Fragmento del documento:
........

Aviso importante: Las ideas u opiniones expresadas en este artículo son responsabilidad exclusiva del autor y no reflejan necesariamente la postura de la Universidad Francisco Marroquín.
Captura de Pantalla 2025-03-07 a la(s) 12.31.31

El vicio como delito y la virtud obligatoria: una crítica a la libertad positiva.

Autor: Renzo Caccin

Estudiante de Ciencia Política

«¿Quién se atrevería a afirmar que el don de la fuerza nos fue dado no para defender nuestros derechos, sino para aniquilar los derechos iguales de nuestros hermanos?» (Bastiat 2003, 10).

La virtud se traduce en un recto actuar cuando existe la posibilidad de obrar en sentido contrario, pues el cimiento de esta es la libertad de anteponerla al vicio, como denominamos aquel acto que consideramos moralmente malo. La libertad, entonces, es el requisito previo a la virtud, el medio para acometerla (Spooner 2015); en ausencia de ella, la virtud es inexistente, debido a que no nace como elección del ente que actúa, sino probablemente como una obligación de un ente regulador del comportamiento. Delegar esta facultad de elección entre acción viciosa o virtuosa a un ente regulador del comportamiento —como el Estado— transforma lo bueno en obligatorio y lo malo en ilegal, enajenándonos de nuestro deber como individuos de tener que escoger la virtud sobre el vicio. En este caso solemos evitar el vicio por el castigo que conlleva y no por una predisposición moral interna.

........

Lo que se pide: Actualiza el pasaje del artículo sobre la virtud y la libertad que va de "Aviso importante: Las" a "la libertad positiva." y escríbelo de nuevo con "crimen" en lugar de "delito".

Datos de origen
........

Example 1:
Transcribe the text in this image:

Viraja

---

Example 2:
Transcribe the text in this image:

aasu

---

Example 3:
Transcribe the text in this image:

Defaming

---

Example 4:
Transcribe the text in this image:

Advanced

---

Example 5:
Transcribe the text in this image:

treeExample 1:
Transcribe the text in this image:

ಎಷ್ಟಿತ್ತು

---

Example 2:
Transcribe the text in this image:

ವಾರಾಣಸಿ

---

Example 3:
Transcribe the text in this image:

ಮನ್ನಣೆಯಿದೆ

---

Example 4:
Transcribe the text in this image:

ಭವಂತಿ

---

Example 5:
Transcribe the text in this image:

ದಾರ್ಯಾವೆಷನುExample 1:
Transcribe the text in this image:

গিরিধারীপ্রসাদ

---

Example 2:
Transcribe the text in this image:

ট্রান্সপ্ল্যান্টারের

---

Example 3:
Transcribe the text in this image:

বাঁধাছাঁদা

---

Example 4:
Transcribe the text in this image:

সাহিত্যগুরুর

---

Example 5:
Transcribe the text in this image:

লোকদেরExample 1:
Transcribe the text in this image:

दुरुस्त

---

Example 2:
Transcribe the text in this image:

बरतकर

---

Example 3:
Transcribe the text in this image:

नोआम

........

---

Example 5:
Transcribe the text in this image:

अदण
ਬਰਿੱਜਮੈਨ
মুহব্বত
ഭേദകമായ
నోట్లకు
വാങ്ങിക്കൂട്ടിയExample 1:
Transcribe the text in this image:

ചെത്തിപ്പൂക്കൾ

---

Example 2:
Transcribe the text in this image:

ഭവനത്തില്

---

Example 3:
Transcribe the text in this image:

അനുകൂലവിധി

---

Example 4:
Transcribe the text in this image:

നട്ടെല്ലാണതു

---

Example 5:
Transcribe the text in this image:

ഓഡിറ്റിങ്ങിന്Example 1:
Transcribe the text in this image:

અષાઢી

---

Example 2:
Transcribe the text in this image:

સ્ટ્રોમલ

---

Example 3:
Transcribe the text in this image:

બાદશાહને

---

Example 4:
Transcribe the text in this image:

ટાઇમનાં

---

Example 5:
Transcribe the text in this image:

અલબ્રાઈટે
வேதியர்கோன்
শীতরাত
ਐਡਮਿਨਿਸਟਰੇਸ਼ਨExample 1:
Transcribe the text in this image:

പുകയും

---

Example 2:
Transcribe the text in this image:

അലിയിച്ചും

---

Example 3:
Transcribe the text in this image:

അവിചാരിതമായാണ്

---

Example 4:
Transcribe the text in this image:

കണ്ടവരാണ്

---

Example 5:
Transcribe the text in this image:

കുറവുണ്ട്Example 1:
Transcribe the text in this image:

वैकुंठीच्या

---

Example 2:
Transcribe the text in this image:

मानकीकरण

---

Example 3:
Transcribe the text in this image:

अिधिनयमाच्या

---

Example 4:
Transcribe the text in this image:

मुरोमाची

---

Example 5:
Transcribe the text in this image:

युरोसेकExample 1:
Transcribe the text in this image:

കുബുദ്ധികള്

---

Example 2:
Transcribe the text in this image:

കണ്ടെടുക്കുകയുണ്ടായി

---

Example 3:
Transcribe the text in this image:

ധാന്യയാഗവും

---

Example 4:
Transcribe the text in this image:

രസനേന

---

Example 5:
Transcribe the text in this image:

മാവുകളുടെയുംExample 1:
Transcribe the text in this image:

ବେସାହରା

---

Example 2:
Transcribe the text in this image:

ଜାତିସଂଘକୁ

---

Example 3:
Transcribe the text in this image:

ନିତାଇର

........

Resultado de la tarea:
Aviso importante: Las ideas u opiniones expresadas en este artículo son responsabilidad exclusiva del autor y no reflejan necesariamente la postura de la Universidad Francisco Marroquín.
Captura de Pantalla 2025-03-07 a la(s) 12.31.31

El vicio como crimen y la virtud obligatoria: una crítica a la libertad positiva.